As a growing number of scholars will probably realize, Göran’s close acquaintance with art history and a range of other humanistic disciplines makes his work relevant also for students of historical iconography. The preface of his Pictorial Concepts opens with a reference to E.H. Gombrich. Regarding the origins of the concept of “sign” in Western philosophy, he writes that, “[…] to those who still remain with the idea that semiotics is an ahistorical science, we will suggest that semiotics is best viewed as a particular intellectual tradition, which hands down a series of connected problems through the centuries”. And he continues: “As it happens, these problems are roughly the same as those treated by the French ‘ideological’ school [active at the end of the 18th century, my comment], to which semiotics is historically connected, as well as by the participants in the discussion about the Geisteswissenschaften, which means that they are the basic questions common to the human sciences and to all social practise; but semiotics takes a more empirical approach to these questions – or rather, it tries to bring wide-ranging theories in somewhat closer connection to what we have, and can produce, from empirical evidence.” As everyone who participated in Göran’s seminars in Lund can testify, he consistently put this program into practice. It provided a stark contrast to the conception of semiotics usually held at the time by art historians turned semioticians, as exemplified by Mieke Bal’s and Norman Bryson’s much quoted essay “Semiotics and art history” (1991), in which the authors describe the semiotic alternative as essentially anti-empirical and anti-realist.

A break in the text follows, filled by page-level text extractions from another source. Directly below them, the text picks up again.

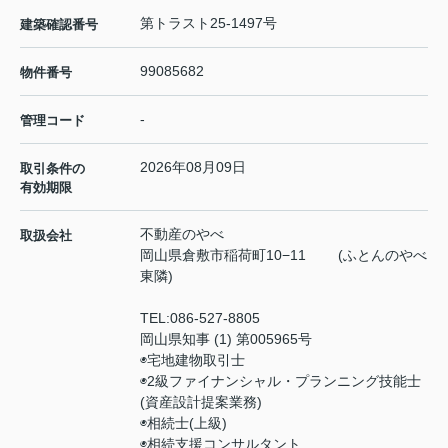
第トラスト25-1497号
建築確認番号
99085682
物件番号
-
管理コード
2026年08月09日
取引条件の
有効期限
不動産のやべ
取扱会社
岡山県倉敷市稲荷町10−11 (ふとんのやべ
東隣)
TEL:
086-527-8805
岡山県知事 (1) 第005965号
◉宅地建物取引士
◉2級ファイナンシャル・プランニング技能士
(資産設計提案業務)
◉相続士(上級)
◉相続支援コンサルタント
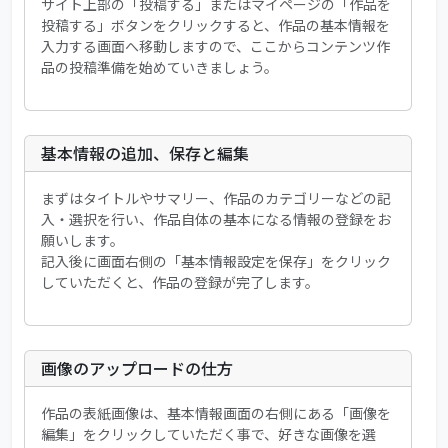
サイト上部の「投稿する」またはマイページの「作品を
投稿する」ボタンをクリックすると、作品の基本情報を
入力する画面へ移動しますので、ここからコンテンツ作
品の投稿準備を始めていきましょう。
基本情報の追加、保存と編集
まずはタイトルやサマリー、作品のカテゴリーなどの記
入・選択を行い、作品自体の基本になる情報の登録をお
願いします。
記入後に画面右側の「基本情報設定を保存」をクリック
していただくと、作品の登録が完了します。
画像のアップロードの仕方
作品の表紙画像は、基本情報画面の右側にある「画像を
編集」をクリックしていただく事で、好きな画像を選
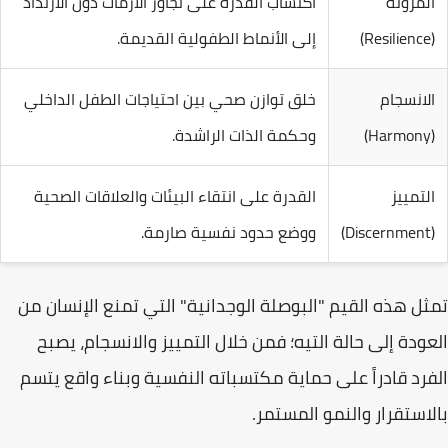
المرونة
اكتساب القدرة على تجاوز الأزمات دون الارتداد
(Resilience)
إلى الأنماط الطفولية القديمة.
الانسجام
خلق توازن صحي بين احتياجات الطفل الداخلي
(Harmony)
وحكمة الذات الراشدة.
التمييز
القدرة على انتقاء البيئات والعلاقات الصحية
(Discernment)
ووضع حدود نفسية صارمة.
تمثل هذه القيم "
البوصلة الوجدانية
" التي تمنع الإنسان من
العودة إلى حالة التيه؛ فمن خلال التمييز والانسجام، يصبح
الفرد قادراً على حماية مكتسباته النفسية وبناء واقع يتسم
بالاستقرار والنمو المستمر.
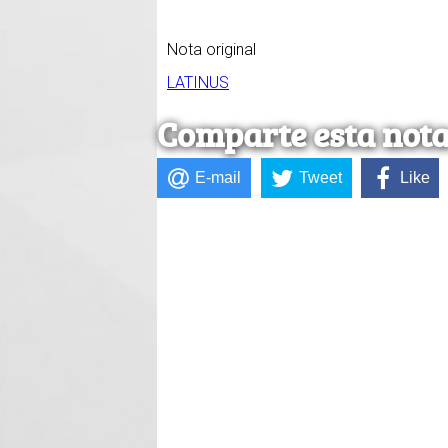
Nota original
LATINUS
Comparte esta not
E-mail
Tweet
Like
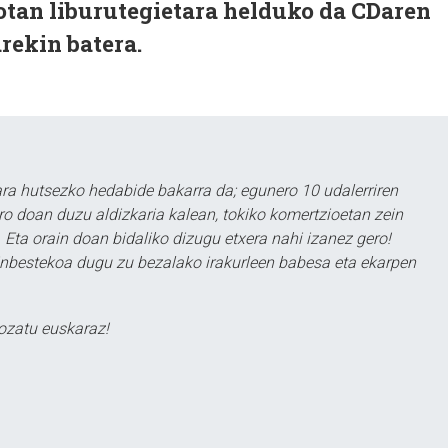
otan liburutegietara helduko da CDaren
arekin batera.
a hutsezko hedabide bakarra da; egunero 10 udalerriren
ero doan duzu aldizkaria kalean, tokiko komertzioetan zein
 Eta orain doan bidaliko dizugu etxera nahi izanez gero!
ezinbestekoa dugu zu bezalako irakurleen babesa eta ekarpen
ozatu euskaraz!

As a teacher and seminar leader, Göran was as steadfast and committed to reading and commenting texts as in his research. His manner of teaching and supervising was not based on any high-pitched persuasion or charismatic lecturing. His seminars were a patient examination, page by page, of the philosophical or scientific work presently under scrutiny. Those who could not adapt themselves to the slow pace, or who were probably more interested in pursuing their own personal agendas than in reading the texts at face value, soon realized that they had to go somewhere else. With his enormous learning, Göran naturally had his major share of speaking time, except at seminars with invited lecturers; but one always felt that one could comment and reply at any time, and that he would never silence criticism. Although his own comments could be devastating, and his opinions on competing theorists and theories quite dismissive, we mostly realized that his sceptical attitudes were well founded.

As a co-founder and long-time president of the International Association for Visual Semiotics (AISV/IAVS) and the Nordic Association for Semiotic Studies (NASS), furthermore as leader of the CCS in Lund, and as organizer and editor of numerous conferences, anthologies and journal issues, Göran managed to coordinate and balance the multitude of competing and individualistic vocations that he once characterised as the “Babylonianism” of semiotics.

There are no words, or pictures, to express how much he is missed.